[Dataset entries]
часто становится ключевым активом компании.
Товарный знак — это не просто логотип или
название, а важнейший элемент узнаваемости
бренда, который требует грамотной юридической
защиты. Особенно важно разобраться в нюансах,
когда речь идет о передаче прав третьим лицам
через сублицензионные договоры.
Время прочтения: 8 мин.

--- WHAT IS REQUIRED ---
Each entry above, in full, should be output exactly as it reads.

--- EXPECTED OUTPUT ---
часто становится ключевым активом компании.
Товарный знак — это не просто логотип или
название, а важнейший элемент узнаваемости
бренда, который требует грамотной юридической
защиты. Особенно важно разобраться в нюансах,
когда речь идет о передаче прав третьим лицам
через сублицензионные договоры.
Время прочтения: 8 мин.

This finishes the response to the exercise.